ピアノの音が止み、パタパタと誰かが歩く音がする。
月明かりに照らされた廊下の向こう、音楽室から黒い人影が出てきた。
「誰もいない夜の中学校、音楽室から鳴り響くピアノの音、めちゃくちゃ怖いよね」
黒い人影がどんどん近づいてくる。
長い髪の毛をポニーテールにした、僕らと同じくらいの年の女の子が、ニッと笑って「ごめんね」と首をかしげている。
「誰?」
僕にしがみついたまま、手で顔を覆っていたタケは、その指の隙間から女の子を覗いているらしい。
「私? 二年の山谷アキ。あなたたちは?」
「僕らは、全員二年A組の」
「俺は阿木蓮太郎」
さっきまで腰をぬかしていたくせに、立ち上がって爽やかキャラを気取るのは、山谷さんが可愛いからに決まっている。

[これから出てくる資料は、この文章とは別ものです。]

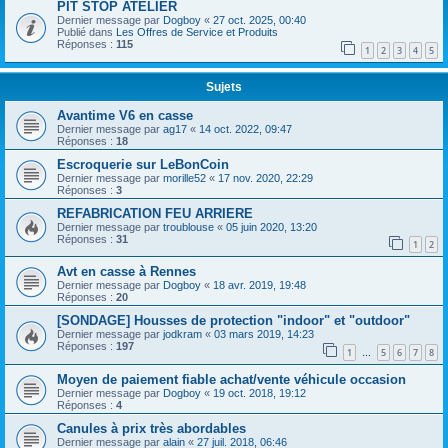
PIT STOP ATELIER
Dernier message par
Dogboy
«
27 oct. 2025, 00:40
Publié dans
Les Offres de Service et Produits
Réponses :
115
1
2
3
4
5
Sujets
Avantime V6 en casse
Dernier message par
ag17
«
14 oct. 2022, 09:47
Réponses :
18
Escroquerie sur LeBonCoin
Dernier message par
morille52
«
17 nov. 2020, 22:29
Réponses :
3
REFABRICATION FEU ARRIERE
Dernier message par
troublouse
«
05 juin 2020, 13:20
Réponses :
31
1
2
Avt en casse à Rennes
Dernier message par
Dogboy
«
18 avr. 2019, 19:48
Réponses :
20
[SONDAGE] Housses de protection "indoor" et "outdoor"
Dernier message par
jodkram
«
03 mars 2019, 14:23
Réponses :
197
1
5
6
7
8
…
Moyen de paiement fiable achat/vente véhicule occasion
Dernier message par
Dogboy
«
19 oct. 2018, 19:12
Réponses :
4
Canules à prix très abordables
Dernier message par
alain
«
27 juil. 2018, 06:46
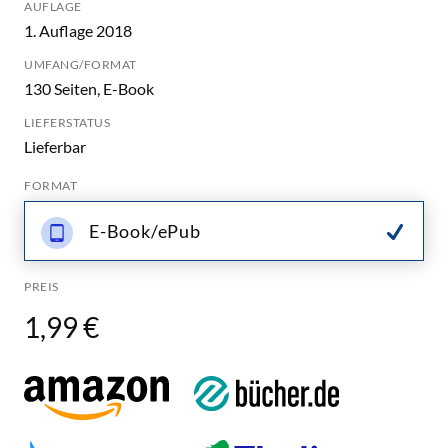
AUFLAGE
1. Auflage 2018
UMFANG/FORMAT
130 Seiten, E-Book
LIEFERSTATUS
Lieferbar
FORMAT
E-Book/ePub
PREIS
1,99 €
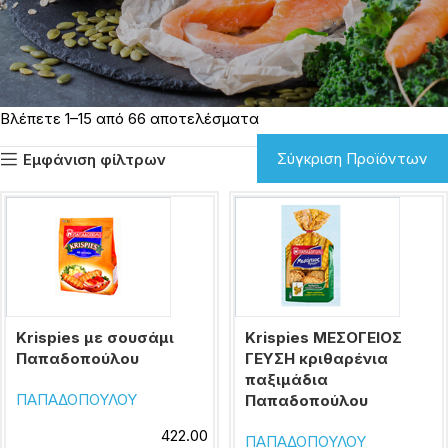
Βλέπετε 1–15 από 66 αποτελέσματα
Σύγκριση Προϊόντων
Εμφάνιση φίλτρων
Krispies με σουσάμι
Krispies ΜΕΣΟΓΕΙΟΣ
Παπαδοπούλου
ΓΕΥΣΗ κριθαρένια
παξιμάδια
ΠΑΠΑΔΟΠΟΥΛΟΥ
Παπαδοπούλου
422.00
ΠΑΠΑΔΟΠΟΥΛΟΥ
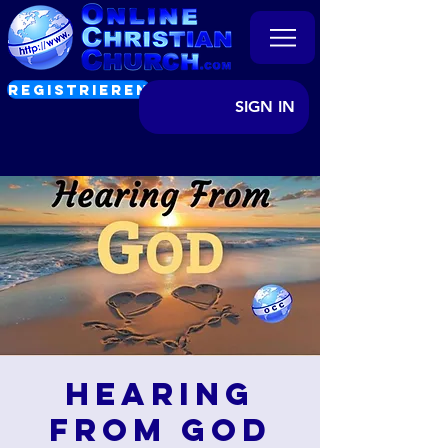
REGISTRIEREN
SIGN IN
Hearing
from God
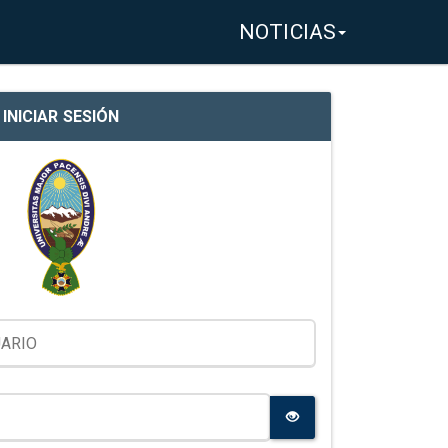
NOTICIAS
INICIAR SESIÓN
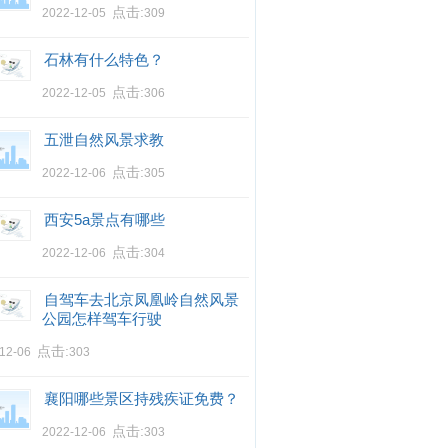
点击:
2022-12-05
309
石林有什么特色？
点击:
2022-12-05
306
五泄自然风景求教
点击:
2022-12-06
305
西安5a景点有哪些
点击:
2022-12-06
304
自驾车去北京凤凰岭自然风景
公园怎样驾车行驶
点击:
-12-06
303
襄阳哪些景区持残疾证免费？
点击:
2022-12-06
303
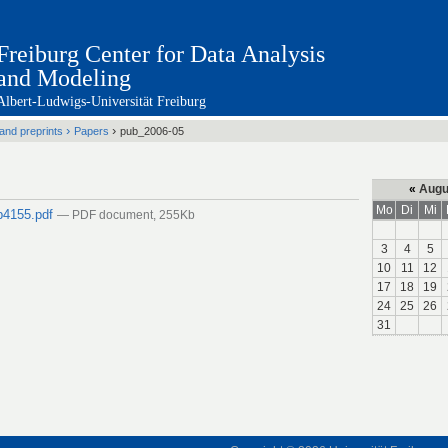
Freiburg Center for Data Analysis
and Modeling
Albert-Ludwigs-Universität Freiburg
›
›
 and preprints
Papers
pub_2006-05
«
Augu
Mo
Di
Mi
p4155.pdf
— PDF document, 255Kb
3
4
5
10
11
12
17
18
19
24
25
26
31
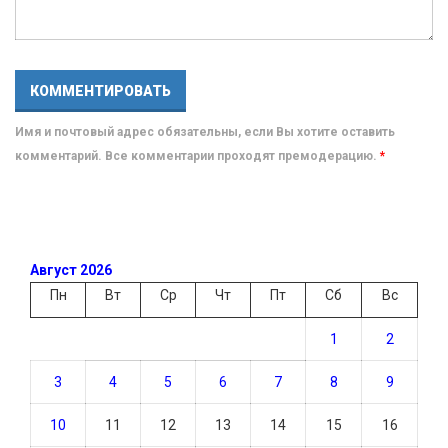
Имя и почтовый адрес обязательны, если Вы хотите оставить
комментарий. Все комментарии проходят премодерацию.
*
Август 2026
Пн
Вт
Ср
Чт
Пт
Сб
Вс
1
2
3
4
5
6
7
8
9
10
11
12
13
14
15
16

いつものようなチャラさ全開を取り戻したレンレンは、余裕ぶってウィンクまでしてみせた。
「真中武人です!」
害が無さそうな可愛い子と確認したタケも、現金なことに笑顔で挨拶をしている。
「僕は柏崎翔太、です」
不覚だ、こんな可愛い子に尻もちついてビビってたところを見られたなんて。
ムスッとしてしまった僕の心を覗き見したみたいに、山谷さんはクスクスと笑う。